Member of the National Assembly
- In office June 1999 – August 2002
- Constituency: KwaZulu-Natal

Delegate to the National Council of Provinces

Assembly Member for KwaZulu-Natal
- In office May 1994 – June 1999

Personal details
- Born: Geoffrey Bongumusa Bhengu 25 August 1940 (age 85) Death date 2012/05/20
- Citizenship: South Africa
- Party: Inkatha Freedom Party

= Geoffrey Bhengu =

South African politician (born 1940) (death 2012)

Geoffrey Bongumusa Bhengu (born 25 August 1940 -died 20 May 2012) is a South African politician from KwaZulu-Natal. He represented the Inkatha Freedom Party (IFP) in the national Parliament from May 1994 until August 2002, when moved to the KwaZulu-Natal Legislature.

== Legislative career ==
In South Africa's first post-apartheid elections in 1994, Bhengu was elected to represent the IFP in the Senate (later the National Council of Provinces), serving the KwaZulu-Natal constituency. In the next general election in 1999, he was elected to an IFP seat in the National Assembly, again from the KwaZulu-Natal list.
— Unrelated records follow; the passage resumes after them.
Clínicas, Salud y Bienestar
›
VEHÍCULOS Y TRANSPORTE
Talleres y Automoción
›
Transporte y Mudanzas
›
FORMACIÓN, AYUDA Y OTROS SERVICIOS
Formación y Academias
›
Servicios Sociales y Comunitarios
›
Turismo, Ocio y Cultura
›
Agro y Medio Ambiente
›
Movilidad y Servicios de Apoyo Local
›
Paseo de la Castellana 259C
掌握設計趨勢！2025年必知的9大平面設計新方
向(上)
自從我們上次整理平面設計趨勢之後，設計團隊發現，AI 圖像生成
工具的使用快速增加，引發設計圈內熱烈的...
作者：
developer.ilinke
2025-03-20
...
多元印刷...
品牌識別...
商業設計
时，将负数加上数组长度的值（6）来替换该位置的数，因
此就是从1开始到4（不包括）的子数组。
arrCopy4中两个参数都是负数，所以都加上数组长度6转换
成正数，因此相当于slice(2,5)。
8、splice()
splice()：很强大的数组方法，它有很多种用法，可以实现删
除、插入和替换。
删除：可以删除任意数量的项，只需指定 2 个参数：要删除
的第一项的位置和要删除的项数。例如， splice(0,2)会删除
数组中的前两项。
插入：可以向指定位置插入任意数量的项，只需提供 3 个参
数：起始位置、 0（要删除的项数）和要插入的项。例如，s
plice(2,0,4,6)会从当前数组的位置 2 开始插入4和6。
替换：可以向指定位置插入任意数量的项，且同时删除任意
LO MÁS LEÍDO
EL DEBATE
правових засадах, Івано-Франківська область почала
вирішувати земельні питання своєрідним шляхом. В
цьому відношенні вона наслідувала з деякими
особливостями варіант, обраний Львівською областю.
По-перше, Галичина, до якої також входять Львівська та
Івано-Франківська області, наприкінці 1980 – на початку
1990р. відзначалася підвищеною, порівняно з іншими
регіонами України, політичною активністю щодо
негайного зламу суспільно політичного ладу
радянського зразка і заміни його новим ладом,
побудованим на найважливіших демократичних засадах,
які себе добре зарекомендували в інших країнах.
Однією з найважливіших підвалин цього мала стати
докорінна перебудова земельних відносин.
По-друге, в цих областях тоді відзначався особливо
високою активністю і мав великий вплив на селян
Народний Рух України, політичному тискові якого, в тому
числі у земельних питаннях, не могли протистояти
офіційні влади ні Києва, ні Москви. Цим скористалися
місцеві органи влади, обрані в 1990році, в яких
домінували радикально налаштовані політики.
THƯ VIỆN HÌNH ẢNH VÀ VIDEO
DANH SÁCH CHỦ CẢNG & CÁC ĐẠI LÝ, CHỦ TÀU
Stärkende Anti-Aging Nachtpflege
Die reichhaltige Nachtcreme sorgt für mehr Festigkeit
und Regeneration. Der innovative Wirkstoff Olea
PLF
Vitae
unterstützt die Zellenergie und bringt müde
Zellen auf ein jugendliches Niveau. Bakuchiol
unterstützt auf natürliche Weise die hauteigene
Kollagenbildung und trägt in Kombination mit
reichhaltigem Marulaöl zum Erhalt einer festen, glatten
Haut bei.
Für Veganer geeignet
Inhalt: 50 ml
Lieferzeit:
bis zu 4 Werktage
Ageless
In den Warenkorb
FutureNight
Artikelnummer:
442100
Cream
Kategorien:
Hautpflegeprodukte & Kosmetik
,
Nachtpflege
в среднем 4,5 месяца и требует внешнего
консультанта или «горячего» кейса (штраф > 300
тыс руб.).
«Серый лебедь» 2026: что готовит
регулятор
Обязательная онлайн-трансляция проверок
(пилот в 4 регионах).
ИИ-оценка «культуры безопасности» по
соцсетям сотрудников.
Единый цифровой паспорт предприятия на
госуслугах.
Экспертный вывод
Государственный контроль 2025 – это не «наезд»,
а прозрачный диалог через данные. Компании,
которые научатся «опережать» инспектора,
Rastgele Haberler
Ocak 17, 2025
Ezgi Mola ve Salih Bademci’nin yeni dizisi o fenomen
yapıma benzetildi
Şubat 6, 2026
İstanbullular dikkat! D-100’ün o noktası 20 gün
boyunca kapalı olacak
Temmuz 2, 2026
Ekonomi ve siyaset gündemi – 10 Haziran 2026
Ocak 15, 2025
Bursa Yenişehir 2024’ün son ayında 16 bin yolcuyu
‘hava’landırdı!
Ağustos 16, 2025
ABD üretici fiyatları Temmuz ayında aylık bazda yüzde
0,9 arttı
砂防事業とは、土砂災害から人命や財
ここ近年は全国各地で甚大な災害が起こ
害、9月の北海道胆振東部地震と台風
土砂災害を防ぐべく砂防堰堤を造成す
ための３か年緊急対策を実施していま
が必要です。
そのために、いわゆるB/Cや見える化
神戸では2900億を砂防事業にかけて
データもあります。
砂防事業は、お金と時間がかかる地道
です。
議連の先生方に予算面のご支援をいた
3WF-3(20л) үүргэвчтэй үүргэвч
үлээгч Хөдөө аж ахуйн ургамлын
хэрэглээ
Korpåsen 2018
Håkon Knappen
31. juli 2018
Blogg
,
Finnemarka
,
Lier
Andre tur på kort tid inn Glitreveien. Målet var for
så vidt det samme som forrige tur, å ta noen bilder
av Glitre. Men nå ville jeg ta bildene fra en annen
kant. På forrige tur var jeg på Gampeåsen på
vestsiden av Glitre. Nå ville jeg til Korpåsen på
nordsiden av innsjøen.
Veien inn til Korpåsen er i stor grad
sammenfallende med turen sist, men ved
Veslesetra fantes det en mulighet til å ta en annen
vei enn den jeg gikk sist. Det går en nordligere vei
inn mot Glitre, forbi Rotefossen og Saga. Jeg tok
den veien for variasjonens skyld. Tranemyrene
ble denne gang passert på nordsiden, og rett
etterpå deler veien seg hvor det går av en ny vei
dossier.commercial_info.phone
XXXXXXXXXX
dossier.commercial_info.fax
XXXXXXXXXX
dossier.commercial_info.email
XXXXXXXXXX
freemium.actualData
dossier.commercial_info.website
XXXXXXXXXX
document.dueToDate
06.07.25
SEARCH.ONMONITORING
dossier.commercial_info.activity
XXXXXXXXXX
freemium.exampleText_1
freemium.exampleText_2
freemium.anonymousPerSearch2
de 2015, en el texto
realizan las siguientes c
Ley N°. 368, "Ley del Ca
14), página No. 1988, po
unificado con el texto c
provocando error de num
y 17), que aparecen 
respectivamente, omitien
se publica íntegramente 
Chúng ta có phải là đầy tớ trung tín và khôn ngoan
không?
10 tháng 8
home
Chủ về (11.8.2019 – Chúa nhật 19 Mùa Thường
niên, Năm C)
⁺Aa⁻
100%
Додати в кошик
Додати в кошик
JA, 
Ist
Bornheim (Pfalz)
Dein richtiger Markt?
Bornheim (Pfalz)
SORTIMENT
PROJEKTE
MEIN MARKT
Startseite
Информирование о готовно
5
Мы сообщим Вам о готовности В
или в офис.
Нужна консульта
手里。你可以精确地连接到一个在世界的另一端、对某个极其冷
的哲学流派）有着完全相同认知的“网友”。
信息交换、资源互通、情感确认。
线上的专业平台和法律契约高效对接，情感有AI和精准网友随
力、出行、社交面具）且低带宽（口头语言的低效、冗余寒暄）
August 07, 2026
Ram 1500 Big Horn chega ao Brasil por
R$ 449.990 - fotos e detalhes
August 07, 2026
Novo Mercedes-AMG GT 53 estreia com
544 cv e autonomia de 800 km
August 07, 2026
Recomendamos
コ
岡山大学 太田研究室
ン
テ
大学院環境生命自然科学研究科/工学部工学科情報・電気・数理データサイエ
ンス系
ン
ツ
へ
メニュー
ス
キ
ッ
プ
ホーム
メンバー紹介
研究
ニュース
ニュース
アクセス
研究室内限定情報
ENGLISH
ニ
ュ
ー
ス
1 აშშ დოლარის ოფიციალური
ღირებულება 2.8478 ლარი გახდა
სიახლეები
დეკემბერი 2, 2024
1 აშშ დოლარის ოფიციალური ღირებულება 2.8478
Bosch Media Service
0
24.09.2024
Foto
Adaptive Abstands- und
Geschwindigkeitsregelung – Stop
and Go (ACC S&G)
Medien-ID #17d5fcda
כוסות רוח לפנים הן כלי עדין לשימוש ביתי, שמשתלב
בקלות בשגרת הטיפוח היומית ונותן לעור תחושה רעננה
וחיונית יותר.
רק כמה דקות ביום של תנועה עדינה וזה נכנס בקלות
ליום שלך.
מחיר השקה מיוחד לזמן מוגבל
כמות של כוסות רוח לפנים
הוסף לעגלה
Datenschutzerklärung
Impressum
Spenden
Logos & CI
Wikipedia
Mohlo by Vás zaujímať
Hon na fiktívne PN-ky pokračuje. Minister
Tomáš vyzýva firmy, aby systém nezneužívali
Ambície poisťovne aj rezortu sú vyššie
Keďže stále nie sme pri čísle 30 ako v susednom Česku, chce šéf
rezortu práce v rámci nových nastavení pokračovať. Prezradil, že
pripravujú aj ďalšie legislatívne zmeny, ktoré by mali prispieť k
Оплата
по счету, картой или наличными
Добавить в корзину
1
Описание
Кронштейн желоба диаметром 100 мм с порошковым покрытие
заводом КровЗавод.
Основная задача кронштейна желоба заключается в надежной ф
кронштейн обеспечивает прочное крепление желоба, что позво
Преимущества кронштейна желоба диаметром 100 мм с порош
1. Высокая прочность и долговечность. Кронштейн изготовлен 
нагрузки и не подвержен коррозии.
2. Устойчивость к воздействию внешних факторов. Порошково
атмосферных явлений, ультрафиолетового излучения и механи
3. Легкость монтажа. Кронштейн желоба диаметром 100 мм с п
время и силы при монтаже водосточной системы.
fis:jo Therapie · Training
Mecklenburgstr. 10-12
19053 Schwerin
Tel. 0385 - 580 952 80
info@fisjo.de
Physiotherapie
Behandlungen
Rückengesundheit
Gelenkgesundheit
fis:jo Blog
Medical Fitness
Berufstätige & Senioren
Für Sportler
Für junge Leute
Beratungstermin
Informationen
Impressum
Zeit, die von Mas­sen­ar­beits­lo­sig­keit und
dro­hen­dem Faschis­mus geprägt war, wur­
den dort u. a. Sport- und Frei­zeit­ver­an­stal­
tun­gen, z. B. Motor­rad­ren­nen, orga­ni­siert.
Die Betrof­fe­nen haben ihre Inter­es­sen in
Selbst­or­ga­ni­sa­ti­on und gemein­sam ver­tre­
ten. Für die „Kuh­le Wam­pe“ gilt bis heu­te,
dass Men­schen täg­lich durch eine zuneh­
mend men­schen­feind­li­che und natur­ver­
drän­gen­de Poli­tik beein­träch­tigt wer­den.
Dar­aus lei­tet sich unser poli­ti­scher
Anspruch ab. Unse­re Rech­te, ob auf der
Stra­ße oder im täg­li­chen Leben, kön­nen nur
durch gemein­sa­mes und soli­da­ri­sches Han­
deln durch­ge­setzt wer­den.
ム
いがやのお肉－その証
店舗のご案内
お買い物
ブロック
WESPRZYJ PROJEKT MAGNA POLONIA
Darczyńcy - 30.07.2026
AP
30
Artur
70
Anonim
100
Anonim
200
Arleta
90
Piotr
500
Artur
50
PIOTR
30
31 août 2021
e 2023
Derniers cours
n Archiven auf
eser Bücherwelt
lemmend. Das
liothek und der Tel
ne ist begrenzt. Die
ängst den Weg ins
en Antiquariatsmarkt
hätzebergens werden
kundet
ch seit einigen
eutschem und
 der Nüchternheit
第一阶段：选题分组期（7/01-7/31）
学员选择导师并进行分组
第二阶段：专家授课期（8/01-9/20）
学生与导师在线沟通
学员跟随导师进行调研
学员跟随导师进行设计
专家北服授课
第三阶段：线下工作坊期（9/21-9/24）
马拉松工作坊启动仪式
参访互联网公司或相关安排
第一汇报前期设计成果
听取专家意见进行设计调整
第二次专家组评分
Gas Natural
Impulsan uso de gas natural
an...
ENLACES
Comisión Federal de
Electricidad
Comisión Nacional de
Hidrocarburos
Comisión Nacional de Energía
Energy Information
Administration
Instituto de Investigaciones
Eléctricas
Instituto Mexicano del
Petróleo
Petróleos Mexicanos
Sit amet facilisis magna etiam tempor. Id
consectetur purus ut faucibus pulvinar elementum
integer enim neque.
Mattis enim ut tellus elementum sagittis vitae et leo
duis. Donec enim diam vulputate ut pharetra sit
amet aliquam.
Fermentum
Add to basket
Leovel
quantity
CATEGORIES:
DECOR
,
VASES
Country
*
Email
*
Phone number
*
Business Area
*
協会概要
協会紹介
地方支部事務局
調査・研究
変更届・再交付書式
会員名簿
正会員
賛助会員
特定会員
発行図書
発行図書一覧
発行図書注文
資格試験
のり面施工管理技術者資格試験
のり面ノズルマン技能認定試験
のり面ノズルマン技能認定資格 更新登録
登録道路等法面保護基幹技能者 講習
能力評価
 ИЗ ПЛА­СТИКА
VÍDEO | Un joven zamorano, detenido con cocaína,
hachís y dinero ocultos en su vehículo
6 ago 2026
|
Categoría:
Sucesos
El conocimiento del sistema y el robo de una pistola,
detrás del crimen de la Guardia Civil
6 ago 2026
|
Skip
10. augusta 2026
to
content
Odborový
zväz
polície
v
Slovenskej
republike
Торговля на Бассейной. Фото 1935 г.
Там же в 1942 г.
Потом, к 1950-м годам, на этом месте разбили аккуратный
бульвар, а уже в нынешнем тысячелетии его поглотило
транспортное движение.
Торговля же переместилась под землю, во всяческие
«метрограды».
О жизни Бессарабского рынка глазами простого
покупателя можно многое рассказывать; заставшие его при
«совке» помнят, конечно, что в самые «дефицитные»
However, midway through the term, the Mail & Guardian reported that Bhengu was likely to be transferred to the KwaZulu-Natal Legislature, where the IFP hoped to stack its seats with party loyalists in order to minimise the losses of the upcoming floor-crossing window. Bhengu was indeed sworn in to the KwaZulu-Natal Legislature on 13 August 2002. He was re-elected to a full term in the provincial legislature in the 2004 general election.